Yusuri öffnete ihm, nachdem Toshi sich per Videokamera zu erkennen gegeben hatte. Sie erwartete ihn nicht an der Tür, als er aus dem Fahrstuhl stieg, sondern saß auf der eleganten weißen Liege, die einen Großteil ihres Wohnzimmers einnahm. Dies war das Erste, was man erblickte, wenn man durch die Appartementtür trat, und Yusuri setzte diesen Anblick gekonnt ins rechte Licht.
Toshi schloss die Tür hinter sich und ließ seinen Blick erst über die Yakuza, dann über die Einrichtung des großzügig geschnittenen Appartements gleiten. Viel hatte sich seit seinem letzten Besuch nicht verändert. Genau genommen, gar nichts. Die vorherrschende Farbe war weiß, durchsetzt mit einigen farbigen Komponenten wie Grünpflanzen, Bildern in leuchtenden Farben oder Kissen. Yusuri liebte diesen klassischen, elegant-kühlen Stil. Nicht nur bei ihrer Einrichtung, sondern bei allem, mit dem sie sich umgab. Egal, ob Kleidung, Schmuck oder Männer. Toshi war sich sicher, dass das einer der Gründe dafür war, warum sie so versessen versucht hatte, ihn an sich zu binden.
Yusuri glitt von der Liege und kam mit wiegendem Schritt auf ihn zu. Sie trug nichts weiter als einen seidenen Bademantel in einem hellen Cremeton. In Hüfthöhe waren Koi eingestickt.

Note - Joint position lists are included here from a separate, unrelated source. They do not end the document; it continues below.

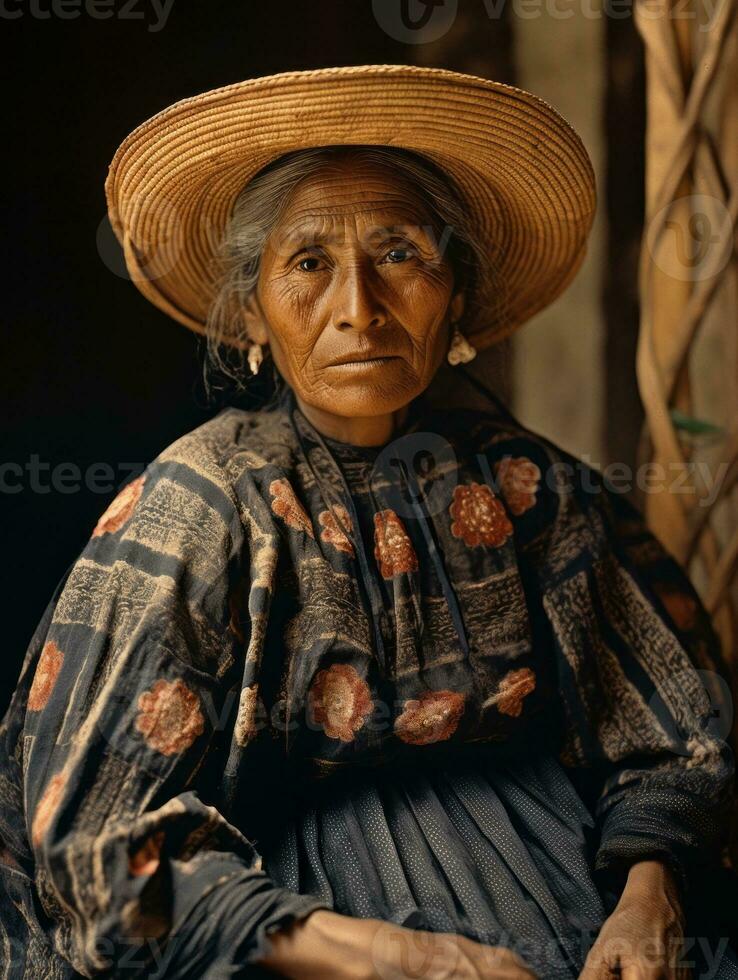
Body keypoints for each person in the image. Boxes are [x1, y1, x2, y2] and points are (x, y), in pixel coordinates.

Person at [1, 65, 735, 980]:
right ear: (250, 319)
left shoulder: (521, 481)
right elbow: (94, 854)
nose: (358, 307)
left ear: (455, 296)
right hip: (295, 932)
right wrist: (401, 959)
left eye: (399, 255)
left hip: (567, 891)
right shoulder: (201, 503)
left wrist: (648, 897)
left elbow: (677, 734)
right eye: (308, 263)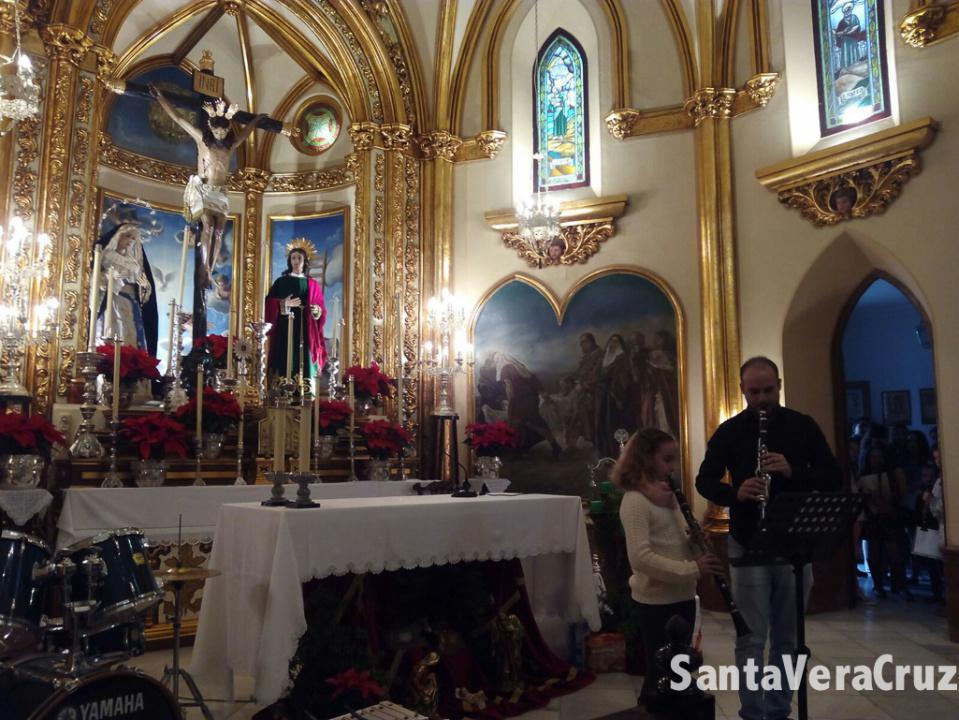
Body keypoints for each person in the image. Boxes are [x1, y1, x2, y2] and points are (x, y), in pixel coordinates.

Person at [695, 356, 840, 720]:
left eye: (768, 390)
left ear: (779, 384)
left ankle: (778, 711)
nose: (762, 398)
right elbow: (705, 480)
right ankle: (752, 713)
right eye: (754, 391)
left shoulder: (802, 427)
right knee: (751, 637)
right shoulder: (730, 431)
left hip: (794, 544)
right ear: (742, 390)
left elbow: (832, 475)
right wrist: (735, 493)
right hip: (748, 541)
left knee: (788, 639)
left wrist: (794, 470)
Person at [613, 427, 722, 706]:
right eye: (667, 459)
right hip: (656, 601)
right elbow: (640, 558)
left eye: (674, 459)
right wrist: (692, 568)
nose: (673, 467)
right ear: (646, 459)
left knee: (679, 674)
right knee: (660, 675)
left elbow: (676, 543)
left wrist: (697, 541)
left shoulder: (669, 495)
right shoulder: (635, 500)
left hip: (682, 595)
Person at [150, 85, 266, 290]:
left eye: (224, 130)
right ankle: (204, 267)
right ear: (211, 128)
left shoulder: (230, 146)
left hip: (220, 193)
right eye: (217, 129)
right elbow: (179, 119)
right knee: (209, 227)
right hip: (204, 192)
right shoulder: (201, 140)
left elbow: (246, 132)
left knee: (219, 232)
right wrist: (161, 98)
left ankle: (209, 270)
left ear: (228, 129)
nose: (220, 133)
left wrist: (255, 121)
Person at [265, 244, 327, 384]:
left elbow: (320, 307)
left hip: (305, 327)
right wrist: (284, 304)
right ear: (290, 261)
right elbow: (269, 302)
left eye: (299, 258)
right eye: (293, 258)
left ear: (305, 261)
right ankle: (282, 389)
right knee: (285, 354)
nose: (296, 260)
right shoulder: (281, 282)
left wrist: (317, 311)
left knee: (304, 355)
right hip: (285, 327)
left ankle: (305, 389)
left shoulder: (312, 284)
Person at [858, 438, 910, 599]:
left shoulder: (892, 474)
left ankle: (899, 583)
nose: (876, 460)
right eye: (873, 457)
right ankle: (878, 585)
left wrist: (890, 503)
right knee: (874, 553)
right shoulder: (864, 475)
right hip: (873, 516)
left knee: (894, 551)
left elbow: (901, 494)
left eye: (879, 456)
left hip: (889, 515)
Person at [96, 223, 158, 356]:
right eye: (127, 236)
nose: (130, 240)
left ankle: (129, 366)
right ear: (118, 237)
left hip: (132, 305)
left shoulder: (134, 263)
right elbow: (96, 278)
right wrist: (109, 277)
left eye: (133, 238)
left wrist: (144, 287)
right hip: (113, 301)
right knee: (115, 331)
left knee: (131, 336)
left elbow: (144, 288)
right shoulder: (107, 256)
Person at [595, 333, 633, 457]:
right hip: (605, 396)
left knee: (617, 423)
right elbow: (600, 375)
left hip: (617, 395)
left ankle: (619, 453)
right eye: (611, 341)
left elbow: (623, 378)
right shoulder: (605, 358)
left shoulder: (622, 357)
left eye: (616, 341)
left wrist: (618, 395)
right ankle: (607, 452)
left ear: (620, 344)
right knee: (605, 423)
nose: (612, 344)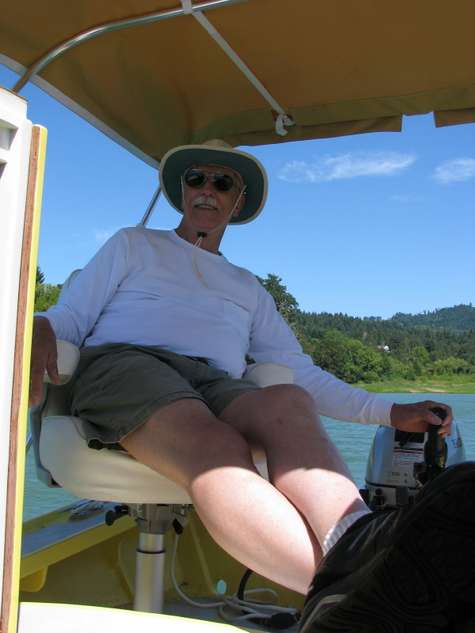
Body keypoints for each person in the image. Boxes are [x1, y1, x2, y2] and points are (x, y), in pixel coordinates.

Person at [29, 140, 473, 630]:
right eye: (196, 179)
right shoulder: (133, 244)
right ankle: (361, 594)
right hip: (126, 363)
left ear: (237, 202)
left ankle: (358, 546)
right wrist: (41, 325)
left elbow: (300, 371)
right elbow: (71, 316)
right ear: (183, 191)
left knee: (288, 399)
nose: (207, 189)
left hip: (214, 381)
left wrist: (389, 412)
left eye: (223, 183)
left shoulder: (247, 287)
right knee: (217, 446)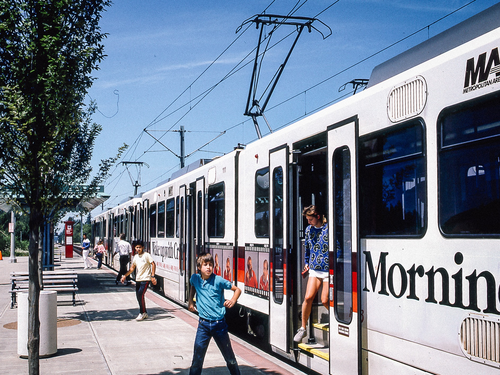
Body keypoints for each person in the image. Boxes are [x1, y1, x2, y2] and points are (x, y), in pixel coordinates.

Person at [188, 252, 241, 375]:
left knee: (230, 359)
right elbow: (192, 286)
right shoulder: (195, 278)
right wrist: (190, 301)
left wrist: (233, 300)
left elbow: (237, 289)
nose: (208, 267)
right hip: (203, 325)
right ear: (199, 267)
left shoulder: (218, 280)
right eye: (205, 265)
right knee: (197, 360)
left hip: (219, 325)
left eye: (211, 265)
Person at [294, 205, 329, 343]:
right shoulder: (309, 230)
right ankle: (303, 328)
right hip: (314, 268)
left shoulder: (328, 229)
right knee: (308, 297)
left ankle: (334, 319)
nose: (308, 222)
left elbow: (337, 246)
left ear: (318, 217)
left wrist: (334, 264)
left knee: (325, 299)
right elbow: (307, 249)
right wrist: (307, 263)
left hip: (327, 269)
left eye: (310, 219)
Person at [121, 240, 156, 321]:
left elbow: (153, 264)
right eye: (137, 247)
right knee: (138, 296)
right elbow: (132, 268)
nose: (138, 249)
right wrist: (125, 276)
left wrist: (152, 276)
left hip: (146, 279)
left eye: (140, 247)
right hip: (138, 279)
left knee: (140, 294)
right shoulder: (136, 257)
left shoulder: (146, 255)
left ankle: (142, 312)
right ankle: (144, 312)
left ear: (143, 247)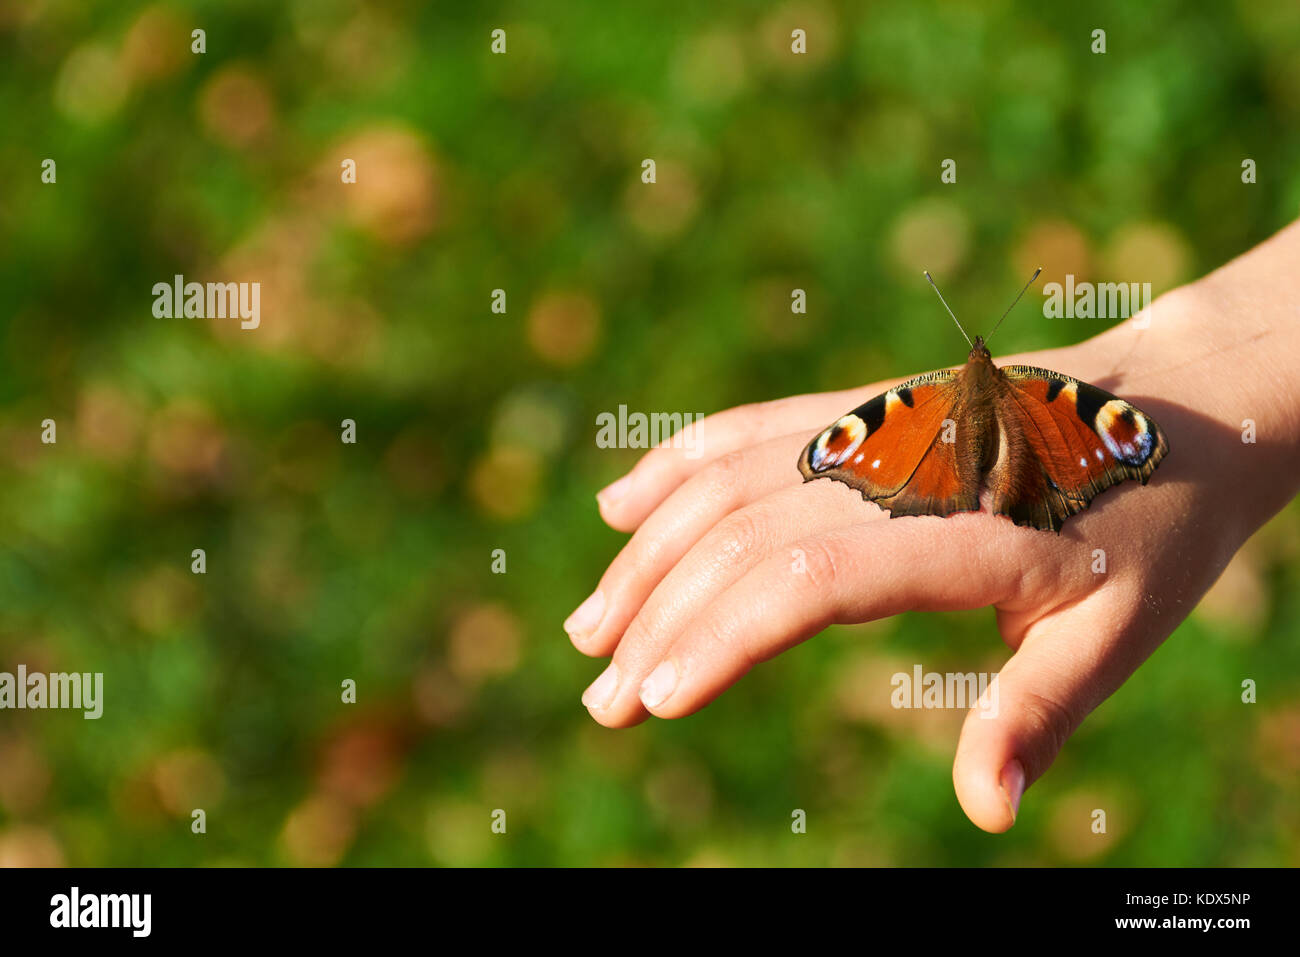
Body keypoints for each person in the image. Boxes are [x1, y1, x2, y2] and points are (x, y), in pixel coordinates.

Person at [564, 219, 1300, 833]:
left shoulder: (927, 398)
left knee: (946, 441)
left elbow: (1126, 434)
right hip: (1027, 453)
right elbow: (1112, 428)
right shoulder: (1044, 397)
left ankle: (960, 483)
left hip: (963, 455)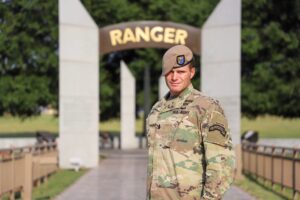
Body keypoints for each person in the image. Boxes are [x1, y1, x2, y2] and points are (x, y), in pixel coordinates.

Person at [146, 45, 235, 200]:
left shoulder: (206, 107)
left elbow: (221, 164)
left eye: (180, 72)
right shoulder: (156, 110)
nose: (174, 77)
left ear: (191, 73)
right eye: (169, 72)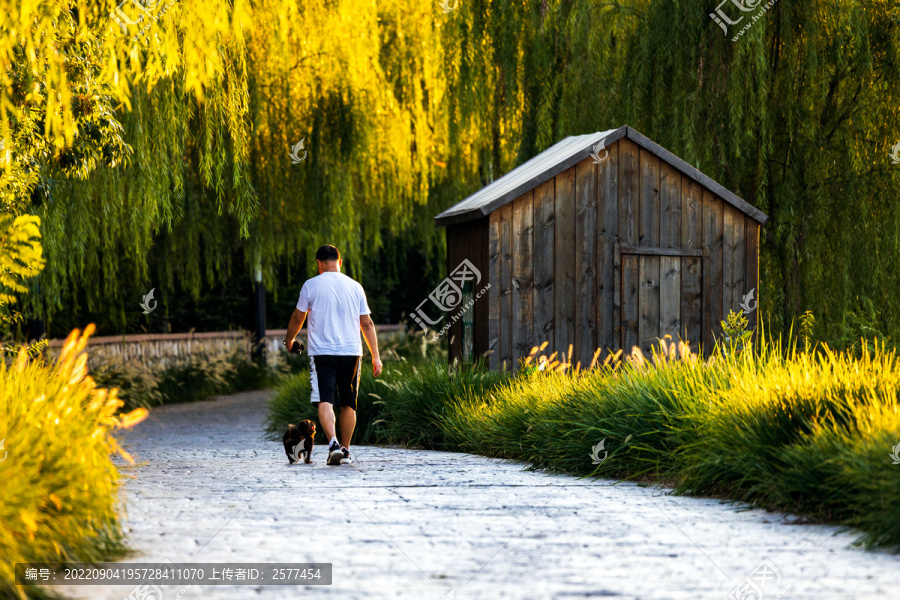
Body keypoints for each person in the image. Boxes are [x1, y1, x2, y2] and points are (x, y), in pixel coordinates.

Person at [283, 245, 383, 465]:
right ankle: (345, 451)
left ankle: (333, 445)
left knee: (325, 399)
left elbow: (297, 317)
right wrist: (376, 356)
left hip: (322, 354)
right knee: (349, 402)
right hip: (352, 352)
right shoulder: (355, 286)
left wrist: (290, 340)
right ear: (340, 261)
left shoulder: (311, 285)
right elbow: (366, 324)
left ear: (318, 263)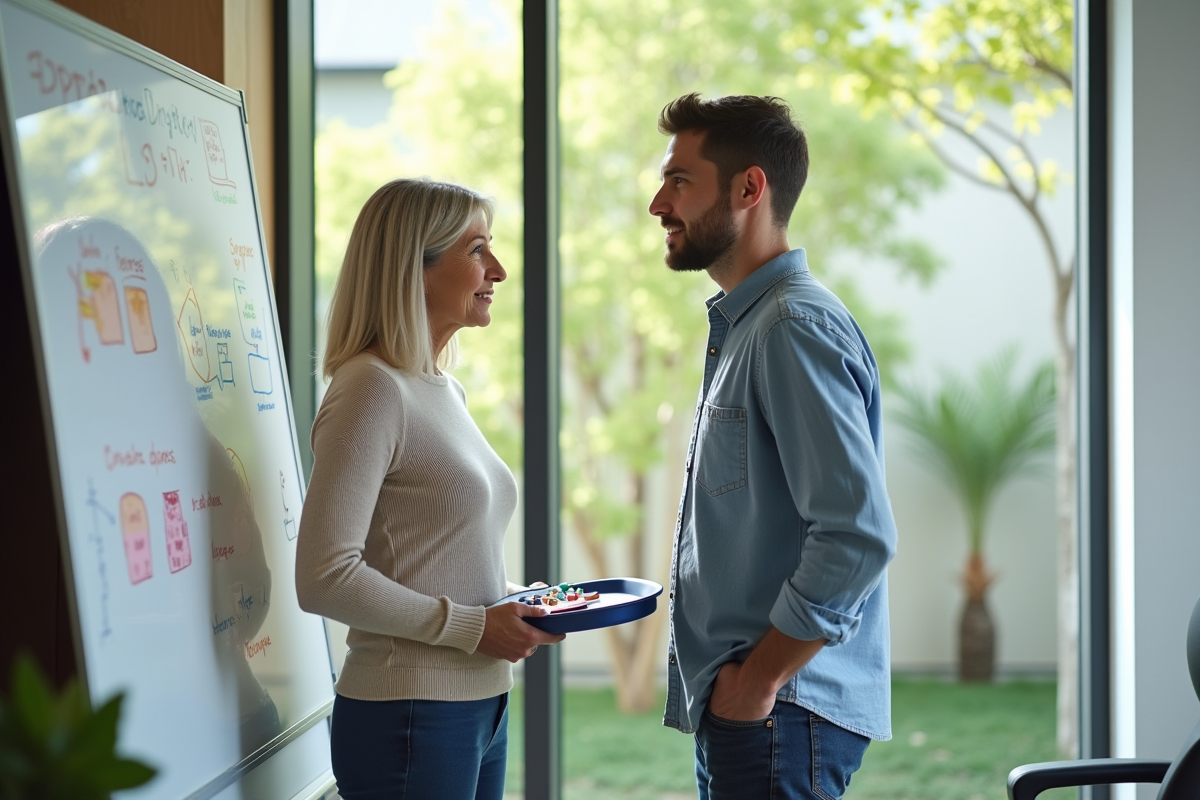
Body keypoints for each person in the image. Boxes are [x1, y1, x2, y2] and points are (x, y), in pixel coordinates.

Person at [648, 93, 898, 800]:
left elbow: (857, 535)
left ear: (749, 188)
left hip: (779, 713)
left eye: (679, 181)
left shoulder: (791, 327)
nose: (657, 204)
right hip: (761, 712)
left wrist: (759, 681)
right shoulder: (752, 326)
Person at [295, 178, 564, 800]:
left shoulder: (442, 389)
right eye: (476, 251)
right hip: (411, 712)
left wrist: (515, 604)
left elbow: (428, 555)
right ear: (413, 269)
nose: (497, 268)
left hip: (480, 703)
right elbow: (323, 576)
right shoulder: (371, 388)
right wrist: (474, 626)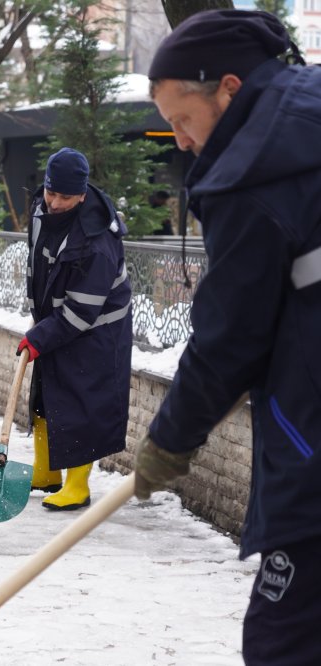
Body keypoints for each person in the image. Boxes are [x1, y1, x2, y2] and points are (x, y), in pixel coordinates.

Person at [136, 10, 320, 664]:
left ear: (230, 89)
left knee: (285, 639)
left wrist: (168, 443)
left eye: (183, 119)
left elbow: (229, 337)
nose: (181, 140)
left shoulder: (253, 169)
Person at [20, 147, 132, 511]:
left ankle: (78, 486)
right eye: (51, 192)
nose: (54, 202)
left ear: (82, 194)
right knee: (45, 393)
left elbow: (83, 310)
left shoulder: (97, 241)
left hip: (97, 330)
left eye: (65, 197)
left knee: (83, 401)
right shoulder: (41, 207)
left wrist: (40, 336)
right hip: (55, 321)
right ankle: (46, 472)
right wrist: (40, 318)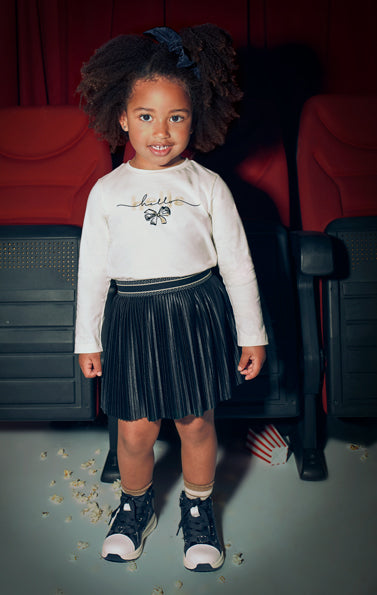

Fast das gleiche Motiv, wie jenes, das auch ihren Oberschenkel zierte.
Yusuri blieb einen Schritt vor Toshi stehen und verzog amüsiert die Mundwinkel. „Ich muss zugeben, dass du mich überrascht, Tetsu“, sagte sie und legte den Kopf leicht schief. „Wenn du solche Sehnsucht nach mir gehabt hättest, hättest du mich auch schon viel früher aufsuchen können. Nicht zu einer solch unschicklichen Zeit.“
„Wo ist sie?“, fragte er nur kalt. Die Zeit verrann, und Toshi wollte sich nicht ausmalen, was Isabelle in diesem Augenblick angetan wurde. Er wusste, was Yakuza taten. Er hatte es sie selbst tun sehen.
„Das ist eine schlechte Eröffnung“, flötete Yusuri und wandte sich ab. Sie ging zu einer hohen Vitrine und nahm zwei Gläser und eine Flasche mit bernsteinfarbener Flüssigkeit heraus. „Ich stehe dir mit allem, was ich habe und weiß, zur Verfügung, mein schöner Drache“, sagte sie weiter und ging zurück zur Liege. „Aber das alles bekommst du nur, wenn du dich an meine Regeln hältst. Dein rüdes Verhalten verstößt dagegen.“
Toshi biss die Zähne zusammen und folgte ihr, nachdem er die Tür geschlossen hatte.